Im Orient lebte einst ein gütiger und freundlicher König. Um die Armut in seinem Reich zu lindern, verteilte der König großzügig Almosen an Menschen in Not. Regelmäßig kamen zwei Bettler an die Tore des Palastes, und sie bekamen vom König stets eine reiche Gabe. Der eine Bettler pries den König mit überschwänglichen Worten. Und das tat dem König gut. Der andere Bettler lobte Gott von Herzen, dass er dem König den Reichtum anvertraut habe, so dass er den Armen davon abgeben könne. Und das schmerzte den König. Und er sprach zum Bettler: "Ich bin es, der dir so großzügig gibt und dich so freundlich behandelt.
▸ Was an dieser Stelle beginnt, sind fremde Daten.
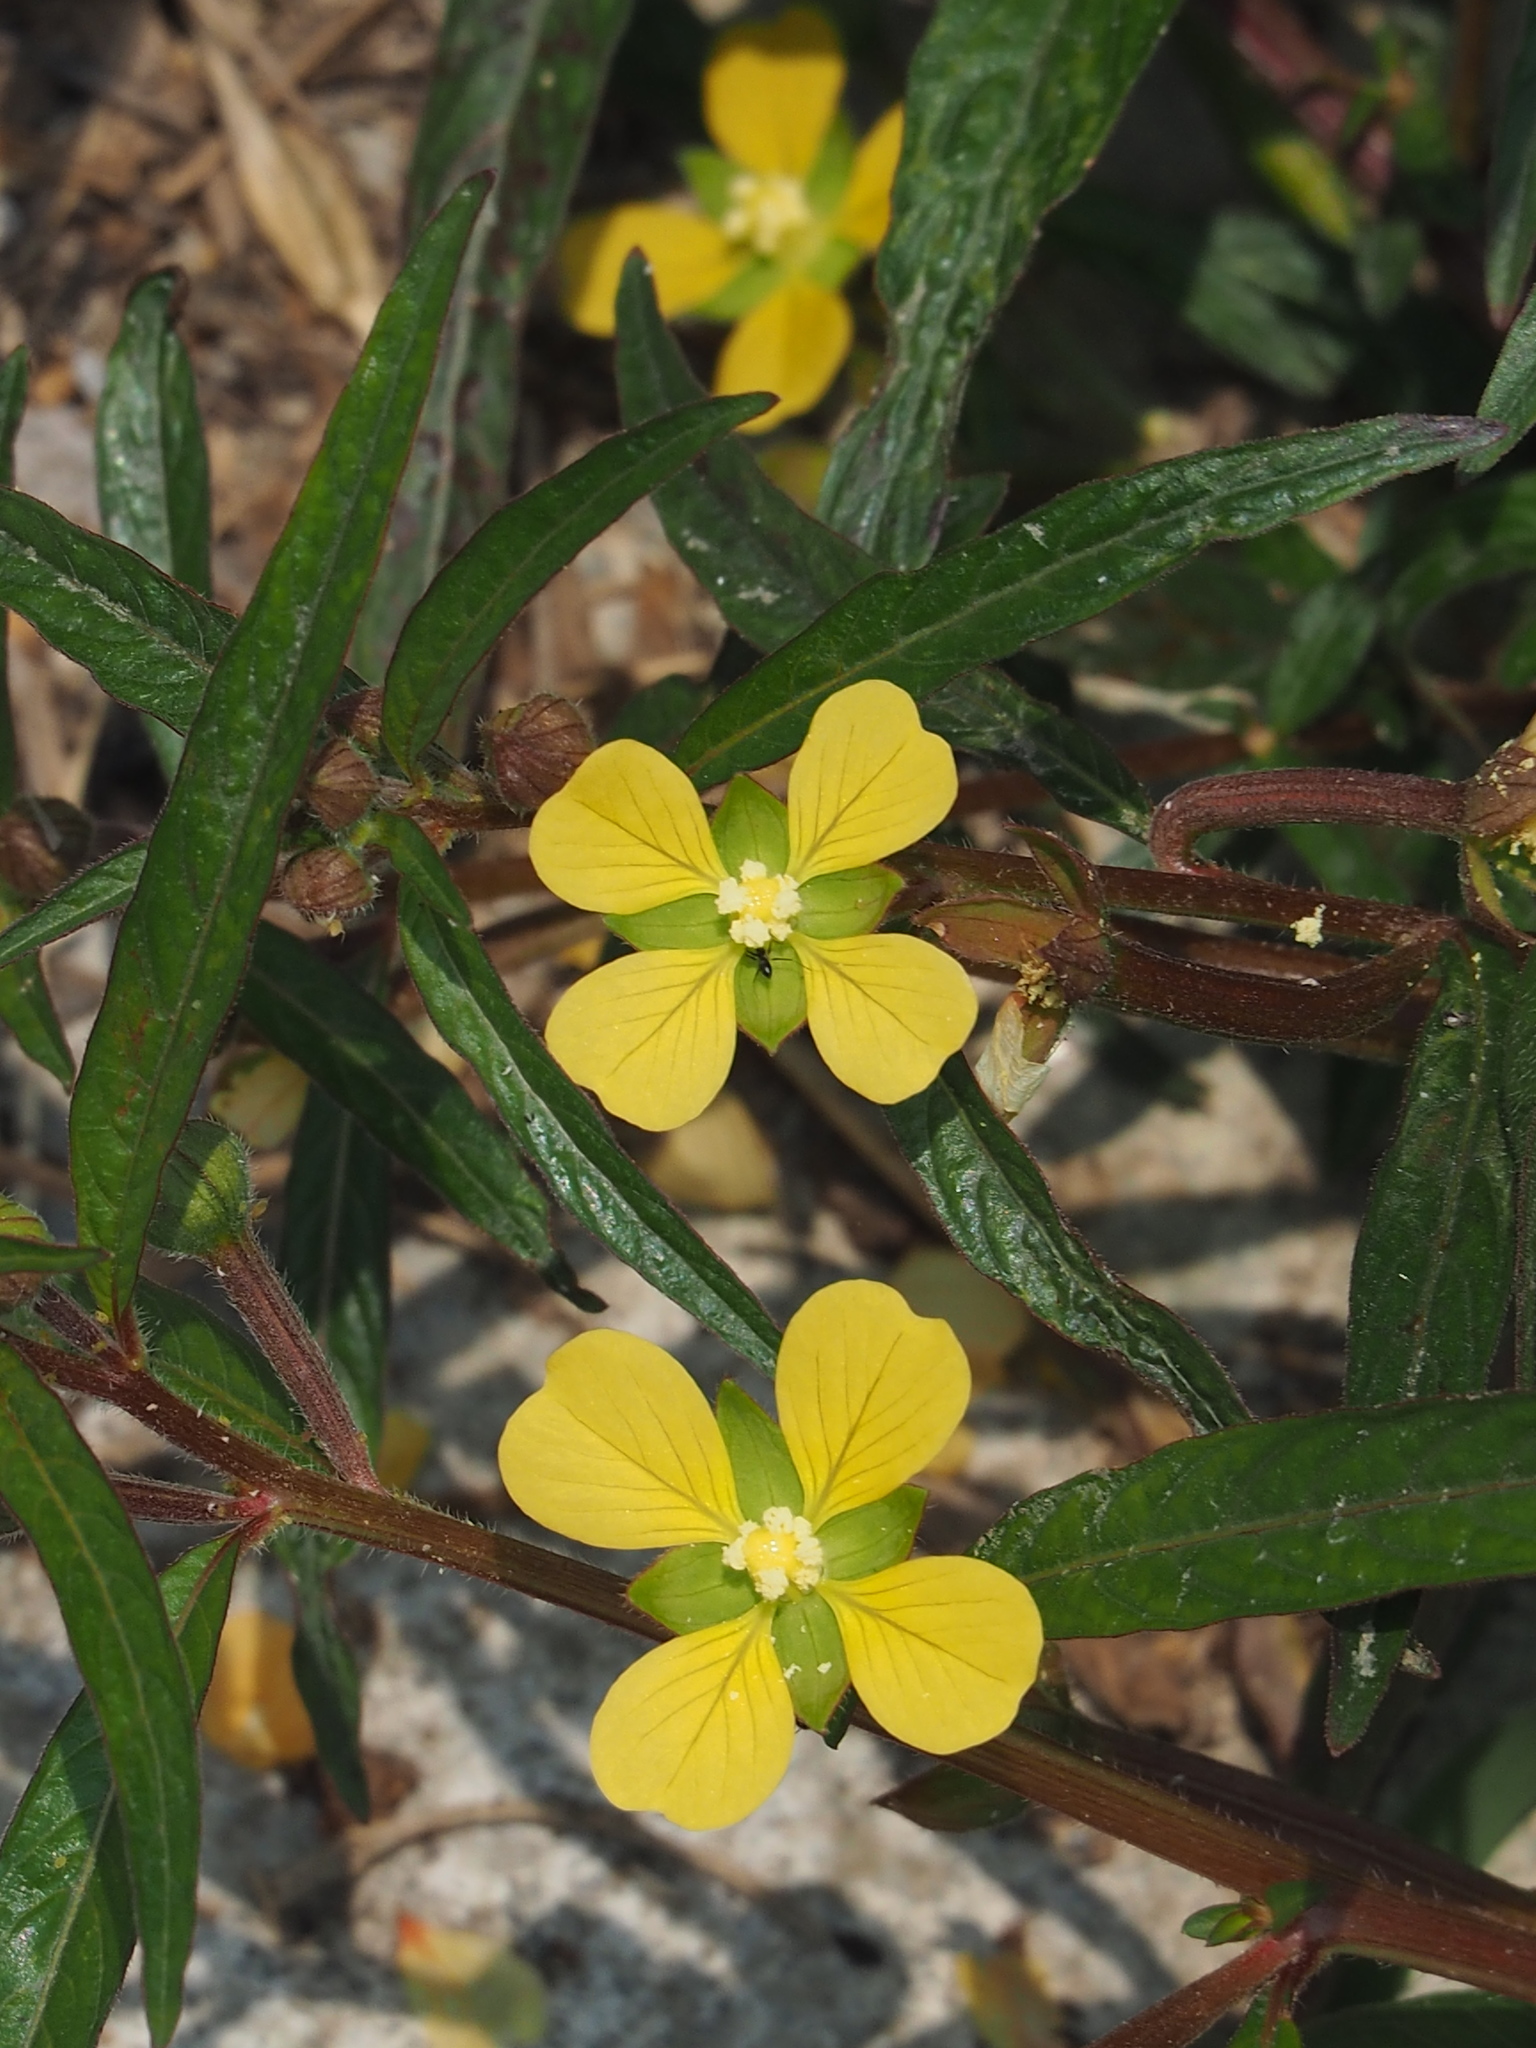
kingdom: Plantae
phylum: Tracheophyta
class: Magnoliopsida
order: Myrtales
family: Onagraceae
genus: Ludwigia
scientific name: Ludwigia octovalvis
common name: Water-primrose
Warum dankst du dann einem anderen?" "Wäre Gott nicht so gut zu dir, dann könntest du auch nicht so gütig zu mir sein. Gott gehört der Dank!" sagte der Bettler. Der König wollte dem Bettler eine Lehre erteilen und ließ seinen Bäcker zwei völlig gleiche Brote backen und in das eine der Brote ein Säckchen mit kostbaren Edelsteinen einbacken. Die beiden Geschenke ließ er den Bettlern überreichen, und zwar dem Bettler, der immer den König pries, das Brot mit den Edelsteinen darin. Der Bettler nahm das Brot und merkte gleich, dass es etwas schwerer war. Er dachte, es sei schlecht gebacken und innen noch feucht und schwer. So bot er seinen Brotlaib dem anderen Bettler an, der ihn ohne weiter zu prüfen nahm, um dem anderen den Gefallen zu tun. So gingen sie mit ihrem Brot und aßen zu Hause davon. Der Bettler, der immer Gott dankte, brach das Brot, entdeckte die kostbaren Edelsteine und dankte Gott von ganzem Herzen, dass er nun nicht mehr betteln müsste. Der König vermisste bald den Bettler am Palasttor und fragte den anderen, ob er das Brot bekommen hätte. "Das Brot erschien mir hart und schwer, so tauschte ich es mit dem Brot meines Kollegen. Aber der ist seit dem Tag nicht wieder zum Betteln gekommen!"
Der König sagte nichts weiter, aber er verstand nun, dass Reichtum nur von Gott kommen kann. Gott kann den Armen reich und den Reichen arm machen. Auch ein König ist in seinem Denken begrenzt, wenn Gott die Geschicke lenkt.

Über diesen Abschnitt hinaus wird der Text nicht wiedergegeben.